PASSAGE PROVIDED —
<<<<

He started in the Bengals' season-opener at the Baltimore Ravens and recorded ten combined tackles (five solo), deflected a pass, and intercepted a pass by Joe Flacco in the third quarter of their 23–16 victory. Lamur was inactive during the Bengals' Week 7 loss at the Indianapolis Colts due to a shoulder injury. In Week 10, he collected a season-high 11 combined tackles (five solo) in a 24–3 loss to the Cleveland Browns. In Week 15, Lamur sustained a hamstring injury during a 30–0 win at the Cleveland Browns. His injury sidelined him for the Bengals' Week 16 victory against the Denver Broncos. He finished the 2014 NFL season with 91 combined tackles (53 solo), seven pass deflections, two interceptions in 14 games and 13 starts.

>>>>

INPUT DATA —
<<<<

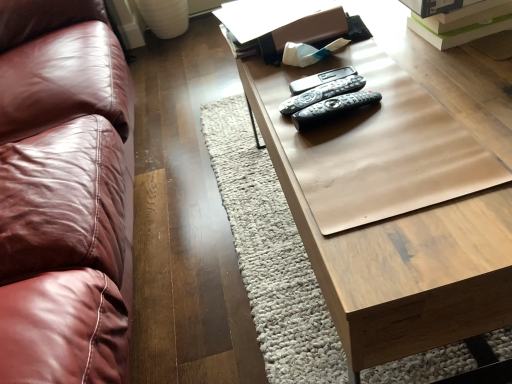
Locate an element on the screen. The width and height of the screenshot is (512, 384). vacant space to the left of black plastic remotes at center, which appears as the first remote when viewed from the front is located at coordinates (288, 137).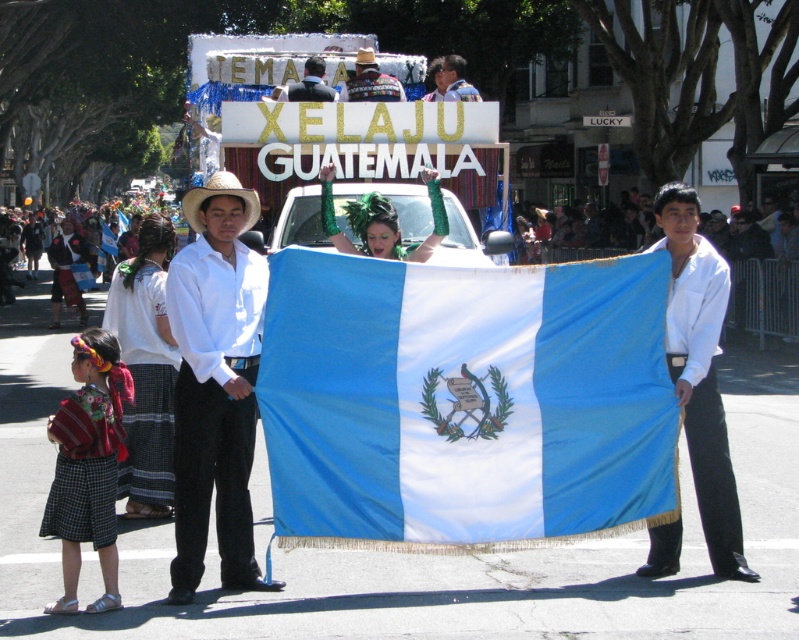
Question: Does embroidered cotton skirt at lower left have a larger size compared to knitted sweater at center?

>>>>

From the passage about Lamur's 2014 season, copy the text word for word: begin at the words "He started in" and stop after "and 13 starts.". The listing has no connection to the passage about Lamur's 2014 season with the Bengals.

FINISHED EXERCISE —
He started in the Bengals' season-opener at the Baltimore Ravens and recorded ten combined tackles (five solo), deflected a pass, and intercepted a pass by Joe Flacco in the third quarter of their 23–16 victory. Lamur was inactive during the Bengals' Week 7 loss at the Indianapolis Colts due to a shoulder injury. In Week 10, he collected a season-high 11 combined tackles (five solo) in a 24–3 loss to the Cleveland Browns. In Week 15, Lamur sustained a hamstring injury during a 30–0 win at the Cleveland Browns. His injury sidelined him for the Bengals' Week 16 victory against the Denver Broncos. He finished the 2014 NFL season with 91 combined tackles (53 solo), seven pass deflections, two interceptions in 14 games and 13 starts.